The HIV unit could not run without it's 20 or so counsellors. They are all volunteers who do a great job supporting the programme. Their primary role is in educating patients about HIV/AIDS and about the drugs that can be used to tackle the infection.They run support groups and do individual counselling to prepare patients to start their lifelong therapy. They do many other vital things from translating for the doctors to filing and even cleaning the buildings. Although technically volunteers they should not be confused with people who have perhaps retired and have some free time on their hands. As there are very few employment opportunities around here most see it as a full-time job; it is skilled work and they work very hard. The problem is that the government does not recognise their vital role and therefore won't fund their positions, they are therefore paid a stipend through the charitable funding of the programme. It amounts to around 800-1000 Rand per month. To put it in context a loaf of bread costs 5 Rand and a hospital cleaner takes home around 3500 Rand per month. Quite understandably, when a cleaning position becomes available many of the counsellors apply for the post. I think I would consider becoming a hospital cleaning for a 4-fold pay increase!

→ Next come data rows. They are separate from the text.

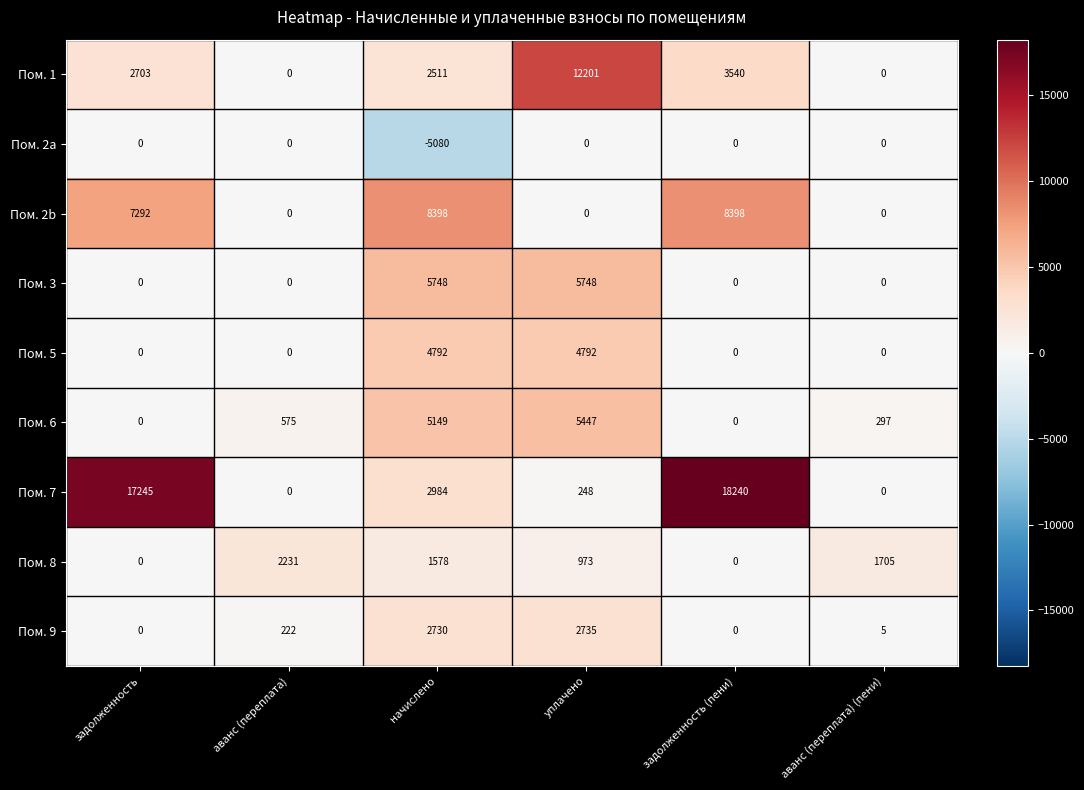

What is the total value across all series at аванс (переплата) (пени)?

2007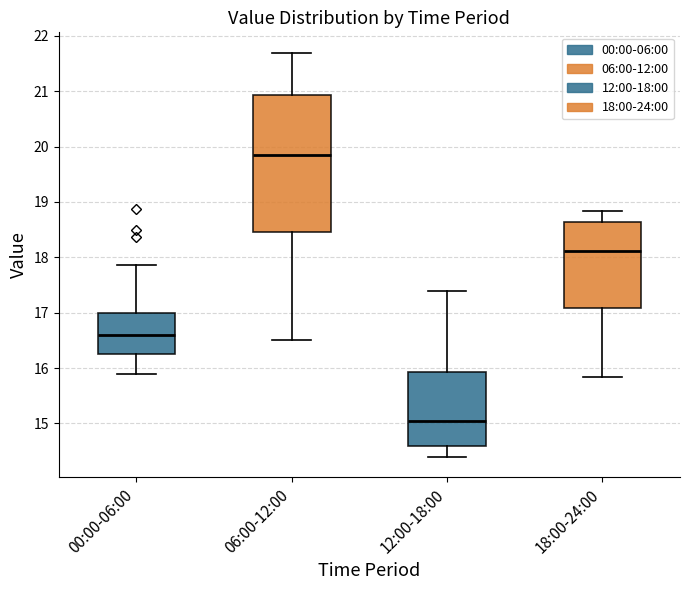

Comparing the boxes themselves (not the whiskers), which one is the tallest?

06:00-12:00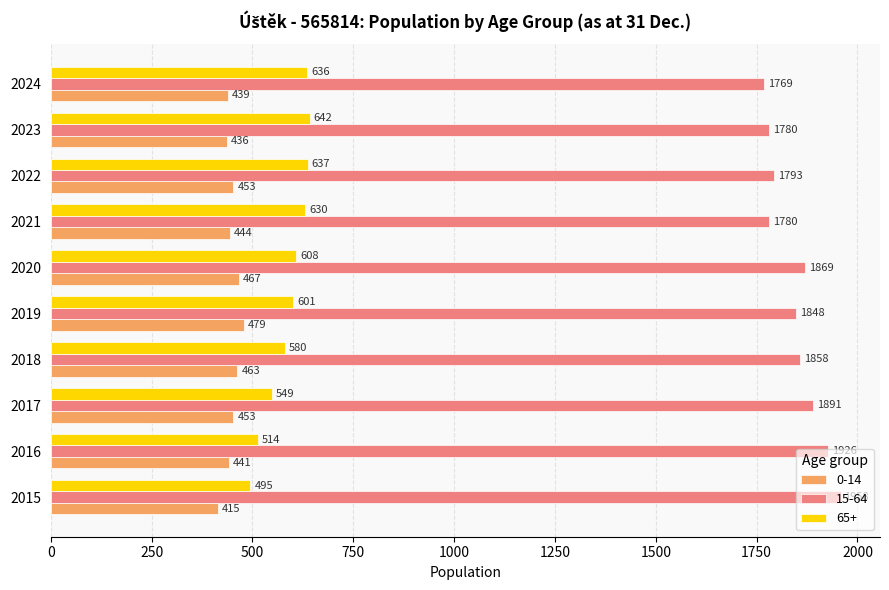

Rank the series at 2015 from highest to lowest value.

15-64, 65+, 0-14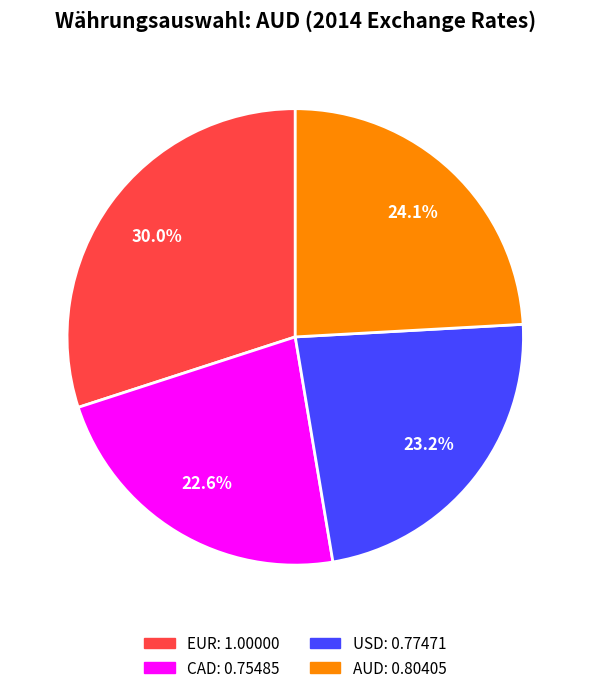

Is there any slice that represents more than half of the pie?

No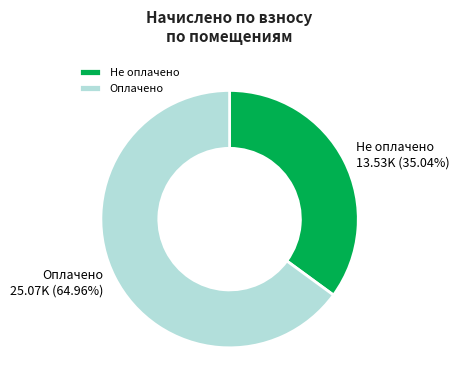

Does any single category account for the majority?

Yes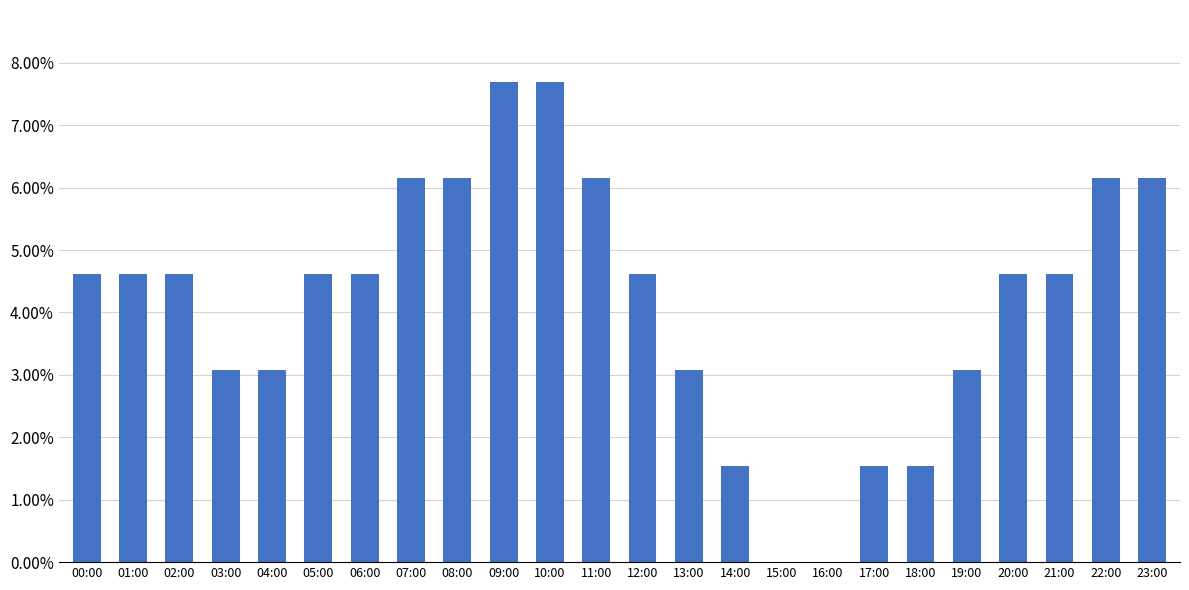

Which category has the lowest value across all series?

15:00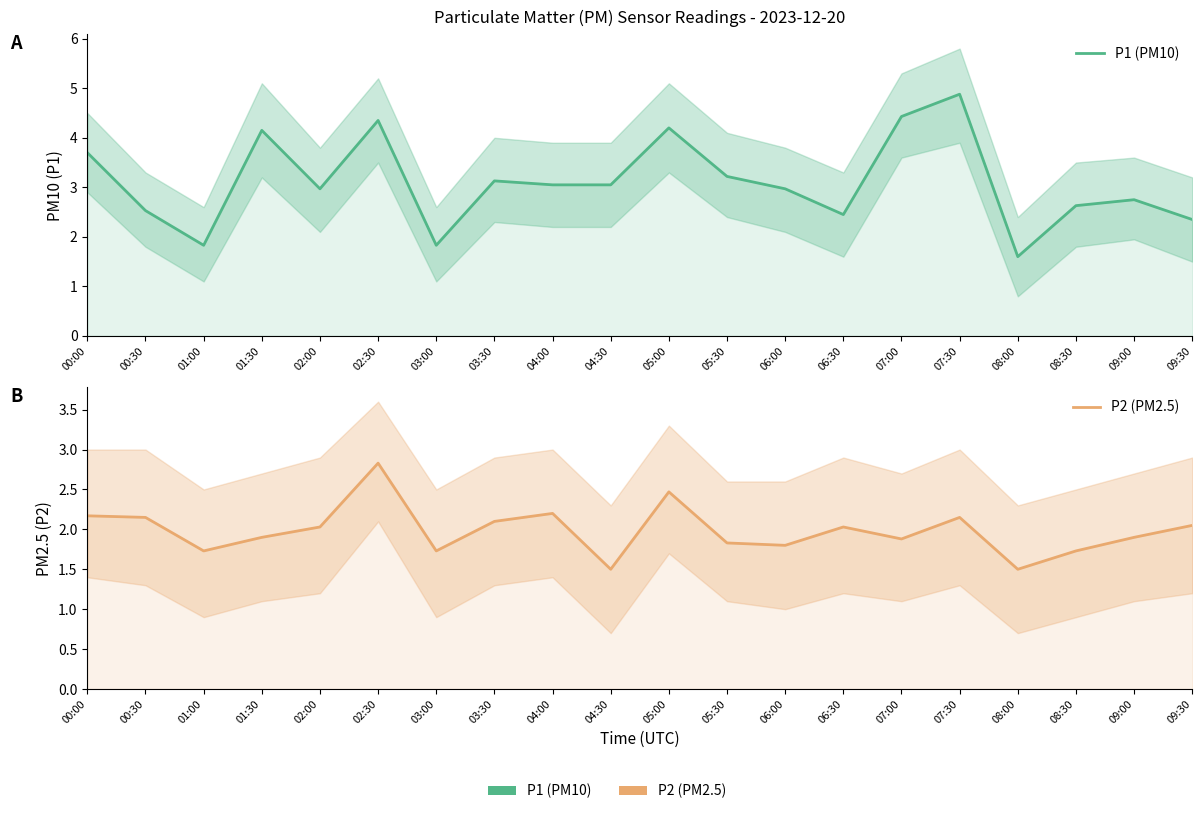

Rank the series by their average value, from highest to lowest.

P1 (PM10), P2 (PM2.5)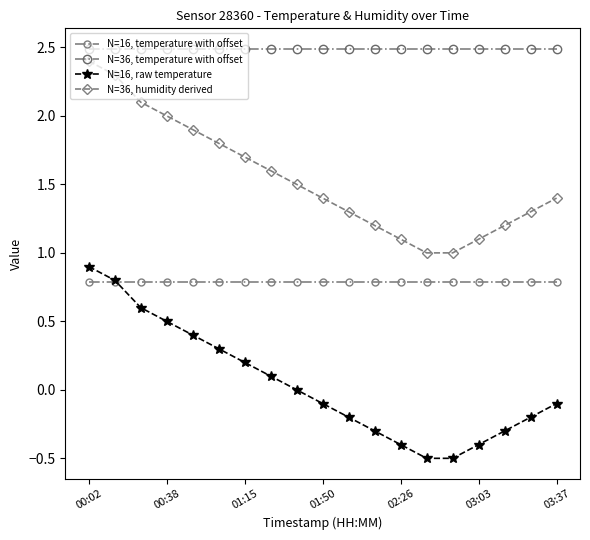

How many lines are shown in the chart?

4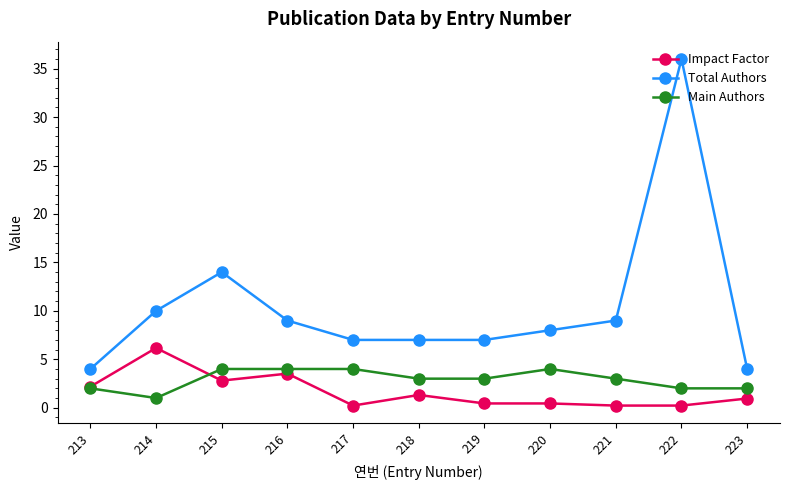

How many distinct data groups are displayed?

3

This is where microfinance comes in. Most of the counsellors want to carry on with their job but really need to supplement their income and they often have an idea for a small business venture. My only knowledge of business it to try to make more money than you spend but I'm trying to help with simple advice and a little start-up capital in the form of an interest free unsecured loan. So far we have six ideas that are at various stages of development. Christina has a camera which she uses to take photos of local people, she makes a 4 hours round trip to Mthatha to print the pictures and then sells them on at a profit. Another idea is to use a sewing machine that was donated to the hospital to make linen and other items, a third is to simply buy basic items like paraffin and sell them on in a small shop in a village. It is early days but so far all the loan repayments have been made on time and although I am expecting to lose some of the money the hope is that as loans are repaid more loans can be given. I'm grateful to members of my family and some friends who have kindly offered to take on the financing of some of the projects.